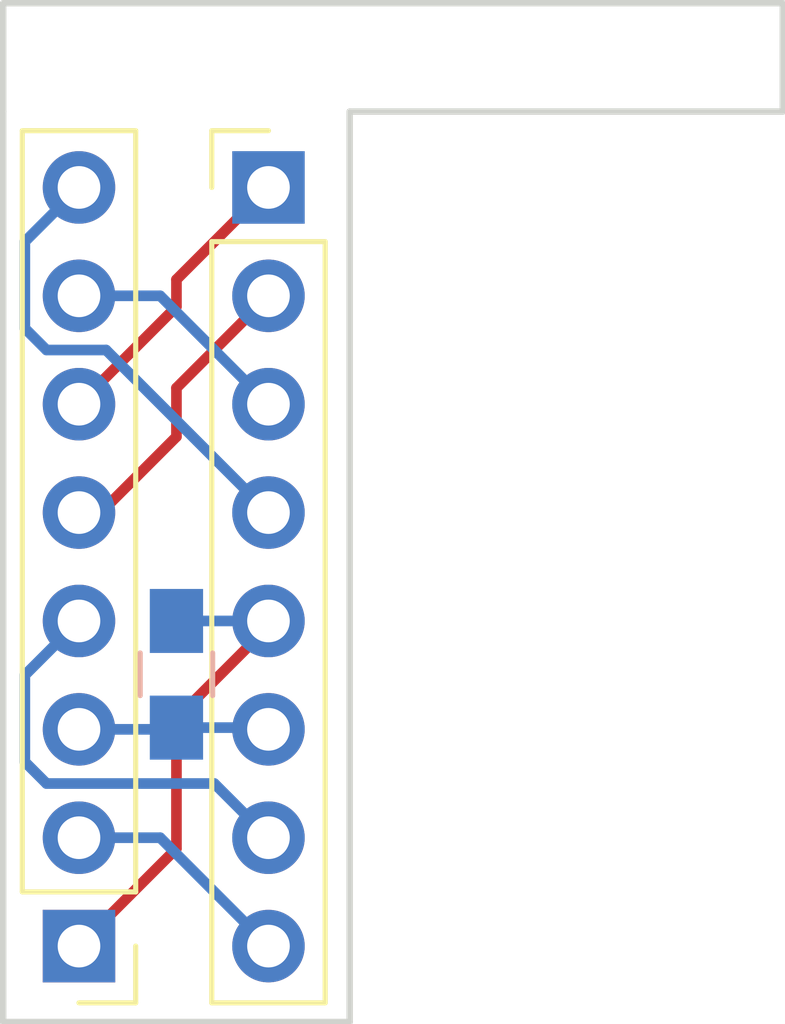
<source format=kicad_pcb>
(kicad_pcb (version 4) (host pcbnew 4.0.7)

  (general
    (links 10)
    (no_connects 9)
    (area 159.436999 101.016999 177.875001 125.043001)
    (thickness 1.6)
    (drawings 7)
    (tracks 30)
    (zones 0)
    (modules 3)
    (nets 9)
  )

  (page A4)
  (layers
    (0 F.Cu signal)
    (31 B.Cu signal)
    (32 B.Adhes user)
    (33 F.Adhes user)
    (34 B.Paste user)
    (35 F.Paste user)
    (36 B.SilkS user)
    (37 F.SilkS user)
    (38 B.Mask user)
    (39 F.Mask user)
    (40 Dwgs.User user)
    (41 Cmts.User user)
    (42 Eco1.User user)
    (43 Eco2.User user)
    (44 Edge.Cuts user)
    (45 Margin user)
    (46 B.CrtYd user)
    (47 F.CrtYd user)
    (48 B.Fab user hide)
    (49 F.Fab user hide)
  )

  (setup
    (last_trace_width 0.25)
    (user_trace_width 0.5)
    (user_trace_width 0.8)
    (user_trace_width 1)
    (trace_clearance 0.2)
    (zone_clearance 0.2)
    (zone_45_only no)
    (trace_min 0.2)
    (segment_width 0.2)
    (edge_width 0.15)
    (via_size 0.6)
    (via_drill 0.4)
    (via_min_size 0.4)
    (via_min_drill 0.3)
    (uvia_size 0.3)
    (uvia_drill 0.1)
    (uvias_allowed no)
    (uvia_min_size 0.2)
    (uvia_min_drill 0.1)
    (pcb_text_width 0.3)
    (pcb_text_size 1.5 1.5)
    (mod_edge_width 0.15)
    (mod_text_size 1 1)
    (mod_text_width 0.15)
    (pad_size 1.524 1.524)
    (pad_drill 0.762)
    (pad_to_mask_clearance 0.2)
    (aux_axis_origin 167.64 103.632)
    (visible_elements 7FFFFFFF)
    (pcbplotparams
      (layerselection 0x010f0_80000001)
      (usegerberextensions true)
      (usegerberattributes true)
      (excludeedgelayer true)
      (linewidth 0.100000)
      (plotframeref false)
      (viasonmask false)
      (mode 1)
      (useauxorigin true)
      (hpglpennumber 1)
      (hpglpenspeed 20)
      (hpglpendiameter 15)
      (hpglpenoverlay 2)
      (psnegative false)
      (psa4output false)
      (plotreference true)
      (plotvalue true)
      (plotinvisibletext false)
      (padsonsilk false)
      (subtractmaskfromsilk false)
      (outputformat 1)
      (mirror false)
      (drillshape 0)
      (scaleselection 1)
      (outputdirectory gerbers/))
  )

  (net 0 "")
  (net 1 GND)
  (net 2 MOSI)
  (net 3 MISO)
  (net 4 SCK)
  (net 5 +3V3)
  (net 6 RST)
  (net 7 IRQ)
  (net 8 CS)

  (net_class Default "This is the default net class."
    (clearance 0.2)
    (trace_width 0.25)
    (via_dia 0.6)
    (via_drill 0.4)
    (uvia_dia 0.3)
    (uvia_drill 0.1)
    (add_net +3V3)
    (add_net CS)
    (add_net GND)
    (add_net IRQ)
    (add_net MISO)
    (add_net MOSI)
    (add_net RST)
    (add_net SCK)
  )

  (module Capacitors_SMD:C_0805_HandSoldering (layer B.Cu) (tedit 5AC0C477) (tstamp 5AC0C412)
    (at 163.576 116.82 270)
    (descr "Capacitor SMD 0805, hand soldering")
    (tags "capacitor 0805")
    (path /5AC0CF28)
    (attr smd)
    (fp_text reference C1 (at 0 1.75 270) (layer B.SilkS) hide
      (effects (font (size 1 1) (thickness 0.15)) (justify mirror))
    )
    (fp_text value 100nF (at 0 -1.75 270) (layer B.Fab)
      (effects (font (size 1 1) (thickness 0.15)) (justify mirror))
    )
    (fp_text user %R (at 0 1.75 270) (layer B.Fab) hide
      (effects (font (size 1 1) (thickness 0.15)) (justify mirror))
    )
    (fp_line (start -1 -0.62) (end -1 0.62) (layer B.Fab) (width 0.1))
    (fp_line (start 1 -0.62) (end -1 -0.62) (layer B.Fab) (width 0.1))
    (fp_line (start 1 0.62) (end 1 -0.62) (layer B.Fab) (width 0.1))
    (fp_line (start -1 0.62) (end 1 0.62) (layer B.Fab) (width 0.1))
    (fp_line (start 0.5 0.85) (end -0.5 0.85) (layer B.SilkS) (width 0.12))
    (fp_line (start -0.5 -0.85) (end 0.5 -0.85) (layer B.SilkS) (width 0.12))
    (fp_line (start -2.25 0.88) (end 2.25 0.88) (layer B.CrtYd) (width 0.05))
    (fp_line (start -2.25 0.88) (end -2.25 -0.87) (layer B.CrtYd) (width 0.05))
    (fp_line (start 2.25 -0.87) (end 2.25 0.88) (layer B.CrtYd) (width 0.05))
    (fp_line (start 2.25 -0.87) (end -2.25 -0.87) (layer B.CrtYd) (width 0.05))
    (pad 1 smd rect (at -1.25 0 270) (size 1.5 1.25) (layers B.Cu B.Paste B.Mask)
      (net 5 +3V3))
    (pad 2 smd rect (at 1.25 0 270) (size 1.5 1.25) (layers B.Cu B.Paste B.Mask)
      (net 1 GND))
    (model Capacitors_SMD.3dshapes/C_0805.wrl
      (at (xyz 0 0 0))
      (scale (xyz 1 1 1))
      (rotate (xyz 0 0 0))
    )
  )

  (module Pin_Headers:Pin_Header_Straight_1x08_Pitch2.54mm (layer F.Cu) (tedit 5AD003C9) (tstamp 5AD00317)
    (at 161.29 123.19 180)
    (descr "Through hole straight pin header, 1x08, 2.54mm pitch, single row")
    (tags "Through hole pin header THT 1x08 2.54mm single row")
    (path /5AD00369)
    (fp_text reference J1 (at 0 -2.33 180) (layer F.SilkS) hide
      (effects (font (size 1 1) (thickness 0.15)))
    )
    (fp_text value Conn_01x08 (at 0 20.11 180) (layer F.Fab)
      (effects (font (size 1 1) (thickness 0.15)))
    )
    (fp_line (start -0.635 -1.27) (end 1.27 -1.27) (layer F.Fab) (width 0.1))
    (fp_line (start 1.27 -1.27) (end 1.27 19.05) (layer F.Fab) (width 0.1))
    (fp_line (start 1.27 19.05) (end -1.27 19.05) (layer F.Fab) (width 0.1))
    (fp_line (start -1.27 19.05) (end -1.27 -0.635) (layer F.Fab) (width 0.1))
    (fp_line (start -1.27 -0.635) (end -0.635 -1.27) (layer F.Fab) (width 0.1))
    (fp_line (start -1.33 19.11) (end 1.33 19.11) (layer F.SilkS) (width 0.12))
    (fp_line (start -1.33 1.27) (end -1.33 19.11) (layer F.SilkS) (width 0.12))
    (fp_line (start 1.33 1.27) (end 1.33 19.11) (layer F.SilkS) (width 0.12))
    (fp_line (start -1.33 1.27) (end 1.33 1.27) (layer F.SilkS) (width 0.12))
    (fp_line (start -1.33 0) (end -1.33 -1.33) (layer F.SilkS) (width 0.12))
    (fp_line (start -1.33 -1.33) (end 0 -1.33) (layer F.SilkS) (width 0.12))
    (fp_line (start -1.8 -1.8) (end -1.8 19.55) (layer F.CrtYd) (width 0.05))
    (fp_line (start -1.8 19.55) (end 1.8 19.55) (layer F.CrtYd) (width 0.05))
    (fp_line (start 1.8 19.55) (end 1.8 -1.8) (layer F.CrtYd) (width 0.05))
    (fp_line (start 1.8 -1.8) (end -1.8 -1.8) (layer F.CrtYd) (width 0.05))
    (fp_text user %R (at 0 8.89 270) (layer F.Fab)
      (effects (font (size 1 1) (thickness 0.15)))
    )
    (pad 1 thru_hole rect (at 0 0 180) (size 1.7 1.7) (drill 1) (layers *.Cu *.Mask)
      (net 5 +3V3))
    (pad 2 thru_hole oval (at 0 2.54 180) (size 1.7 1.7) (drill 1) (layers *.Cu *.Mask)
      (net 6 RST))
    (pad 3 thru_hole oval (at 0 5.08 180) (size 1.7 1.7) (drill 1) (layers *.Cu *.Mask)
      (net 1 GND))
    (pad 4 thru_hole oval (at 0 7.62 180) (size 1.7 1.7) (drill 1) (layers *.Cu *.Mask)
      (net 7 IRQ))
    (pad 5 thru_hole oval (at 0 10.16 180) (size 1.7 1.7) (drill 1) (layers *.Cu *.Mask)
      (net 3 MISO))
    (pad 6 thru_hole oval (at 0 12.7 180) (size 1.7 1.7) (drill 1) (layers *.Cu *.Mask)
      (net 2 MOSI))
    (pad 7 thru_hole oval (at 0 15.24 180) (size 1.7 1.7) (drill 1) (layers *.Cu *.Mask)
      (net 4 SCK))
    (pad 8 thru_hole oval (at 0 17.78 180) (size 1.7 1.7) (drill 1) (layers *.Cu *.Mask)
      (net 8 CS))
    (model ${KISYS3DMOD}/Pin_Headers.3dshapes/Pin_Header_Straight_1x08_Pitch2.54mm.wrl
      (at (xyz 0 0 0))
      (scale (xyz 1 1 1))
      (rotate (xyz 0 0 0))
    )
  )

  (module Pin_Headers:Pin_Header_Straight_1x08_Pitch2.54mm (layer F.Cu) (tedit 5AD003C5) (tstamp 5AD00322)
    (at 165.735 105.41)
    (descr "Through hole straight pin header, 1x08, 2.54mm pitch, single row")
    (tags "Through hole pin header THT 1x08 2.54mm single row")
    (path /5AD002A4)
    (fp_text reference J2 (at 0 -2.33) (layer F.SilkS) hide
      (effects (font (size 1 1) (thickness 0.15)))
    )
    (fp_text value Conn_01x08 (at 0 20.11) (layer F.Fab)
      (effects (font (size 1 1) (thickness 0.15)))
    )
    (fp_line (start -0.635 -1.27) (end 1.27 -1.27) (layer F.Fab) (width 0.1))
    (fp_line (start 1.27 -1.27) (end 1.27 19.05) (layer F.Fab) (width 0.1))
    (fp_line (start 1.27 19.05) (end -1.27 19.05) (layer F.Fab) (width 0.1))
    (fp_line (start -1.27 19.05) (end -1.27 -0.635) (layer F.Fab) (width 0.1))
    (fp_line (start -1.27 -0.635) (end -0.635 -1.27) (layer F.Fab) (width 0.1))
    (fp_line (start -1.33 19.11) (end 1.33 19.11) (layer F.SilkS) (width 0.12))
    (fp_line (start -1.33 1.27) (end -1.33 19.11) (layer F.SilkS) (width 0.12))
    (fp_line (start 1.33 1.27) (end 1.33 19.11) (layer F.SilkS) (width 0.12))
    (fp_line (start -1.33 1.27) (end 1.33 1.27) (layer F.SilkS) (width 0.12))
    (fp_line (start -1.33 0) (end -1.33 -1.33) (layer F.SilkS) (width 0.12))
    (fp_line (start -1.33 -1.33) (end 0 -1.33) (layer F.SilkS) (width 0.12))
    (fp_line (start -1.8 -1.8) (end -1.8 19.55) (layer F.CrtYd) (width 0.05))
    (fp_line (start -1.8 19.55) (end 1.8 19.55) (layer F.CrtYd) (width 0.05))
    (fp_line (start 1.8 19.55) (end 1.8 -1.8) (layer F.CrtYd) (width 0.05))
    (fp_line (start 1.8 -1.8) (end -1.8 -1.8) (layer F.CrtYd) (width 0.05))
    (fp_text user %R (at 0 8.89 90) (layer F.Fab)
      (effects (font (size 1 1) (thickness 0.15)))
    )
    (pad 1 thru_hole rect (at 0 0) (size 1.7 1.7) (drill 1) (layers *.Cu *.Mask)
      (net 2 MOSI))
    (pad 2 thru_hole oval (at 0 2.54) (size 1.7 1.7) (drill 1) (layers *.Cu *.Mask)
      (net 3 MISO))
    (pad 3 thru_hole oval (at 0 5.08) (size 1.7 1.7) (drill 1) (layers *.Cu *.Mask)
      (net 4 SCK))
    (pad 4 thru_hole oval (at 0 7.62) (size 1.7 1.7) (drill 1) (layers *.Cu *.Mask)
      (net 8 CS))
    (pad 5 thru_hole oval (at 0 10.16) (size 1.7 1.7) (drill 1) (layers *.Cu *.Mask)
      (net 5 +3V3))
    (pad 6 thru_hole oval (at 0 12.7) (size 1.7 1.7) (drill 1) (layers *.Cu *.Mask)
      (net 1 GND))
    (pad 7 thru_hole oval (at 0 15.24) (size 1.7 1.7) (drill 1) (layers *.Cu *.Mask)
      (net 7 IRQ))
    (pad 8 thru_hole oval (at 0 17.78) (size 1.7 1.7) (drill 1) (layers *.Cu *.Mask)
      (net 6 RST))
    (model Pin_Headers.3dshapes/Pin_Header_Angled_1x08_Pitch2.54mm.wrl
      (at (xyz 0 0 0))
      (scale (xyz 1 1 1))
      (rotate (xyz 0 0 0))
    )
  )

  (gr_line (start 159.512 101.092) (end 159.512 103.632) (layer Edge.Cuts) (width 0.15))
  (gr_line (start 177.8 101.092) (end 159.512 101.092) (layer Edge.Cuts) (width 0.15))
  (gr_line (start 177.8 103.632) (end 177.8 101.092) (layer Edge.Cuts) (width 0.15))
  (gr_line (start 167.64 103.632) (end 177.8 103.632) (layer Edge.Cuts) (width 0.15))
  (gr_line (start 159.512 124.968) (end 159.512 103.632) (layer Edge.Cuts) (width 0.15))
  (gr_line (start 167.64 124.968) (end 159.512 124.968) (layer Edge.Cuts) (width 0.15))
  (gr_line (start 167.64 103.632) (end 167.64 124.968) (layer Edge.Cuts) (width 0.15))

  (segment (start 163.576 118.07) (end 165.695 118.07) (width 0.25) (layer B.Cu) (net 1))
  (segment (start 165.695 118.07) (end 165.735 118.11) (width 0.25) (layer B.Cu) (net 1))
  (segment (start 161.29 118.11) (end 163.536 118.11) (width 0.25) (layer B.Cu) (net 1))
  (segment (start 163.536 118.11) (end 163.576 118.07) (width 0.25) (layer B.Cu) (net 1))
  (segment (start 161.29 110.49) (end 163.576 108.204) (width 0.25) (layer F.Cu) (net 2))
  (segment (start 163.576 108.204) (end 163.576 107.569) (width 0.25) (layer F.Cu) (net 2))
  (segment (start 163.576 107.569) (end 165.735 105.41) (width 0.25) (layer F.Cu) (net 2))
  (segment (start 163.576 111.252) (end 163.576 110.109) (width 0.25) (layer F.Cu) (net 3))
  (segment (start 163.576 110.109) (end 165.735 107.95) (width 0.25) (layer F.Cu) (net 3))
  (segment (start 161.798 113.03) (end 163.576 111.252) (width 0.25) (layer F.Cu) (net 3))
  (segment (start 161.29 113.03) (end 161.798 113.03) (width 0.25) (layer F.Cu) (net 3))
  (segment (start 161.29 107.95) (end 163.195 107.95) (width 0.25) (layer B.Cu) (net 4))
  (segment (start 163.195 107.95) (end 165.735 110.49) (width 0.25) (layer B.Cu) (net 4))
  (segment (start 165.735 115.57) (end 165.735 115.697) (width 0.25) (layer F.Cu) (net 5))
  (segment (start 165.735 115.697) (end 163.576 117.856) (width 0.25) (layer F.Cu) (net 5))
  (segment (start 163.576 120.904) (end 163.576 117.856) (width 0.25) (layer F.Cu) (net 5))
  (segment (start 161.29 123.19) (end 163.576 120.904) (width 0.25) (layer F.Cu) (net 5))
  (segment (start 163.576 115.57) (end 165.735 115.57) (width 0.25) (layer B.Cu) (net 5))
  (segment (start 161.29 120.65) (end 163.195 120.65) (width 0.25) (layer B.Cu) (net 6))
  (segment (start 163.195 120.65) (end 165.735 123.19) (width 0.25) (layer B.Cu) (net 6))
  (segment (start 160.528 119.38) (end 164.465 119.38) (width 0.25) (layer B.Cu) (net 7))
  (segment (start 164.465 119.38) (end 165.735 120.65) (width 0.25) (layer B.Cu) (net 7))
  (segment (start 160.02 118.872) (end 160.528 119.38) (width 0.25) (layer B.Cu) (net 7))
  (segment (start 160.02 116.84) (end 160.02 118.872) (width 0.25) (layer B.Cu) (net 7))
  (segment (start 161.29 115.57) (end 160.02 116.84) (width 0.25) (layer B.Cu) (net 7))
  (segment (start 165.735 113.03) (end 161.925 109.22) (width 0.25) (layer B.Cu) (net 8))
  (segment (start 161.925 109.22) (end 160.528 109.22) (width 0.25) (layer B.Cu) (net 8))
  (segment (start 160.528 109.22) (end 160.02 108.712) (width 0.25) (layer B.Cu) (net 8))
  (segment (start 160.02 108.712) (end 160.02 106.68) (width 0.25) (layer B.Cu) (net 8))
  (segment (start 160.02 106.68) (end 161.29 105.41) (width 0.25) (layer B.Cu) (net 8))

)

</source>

> _What you have to do_:
Please count how many lines in the preceding records hold the word "model", then give only that number.

> _Task answer_:
3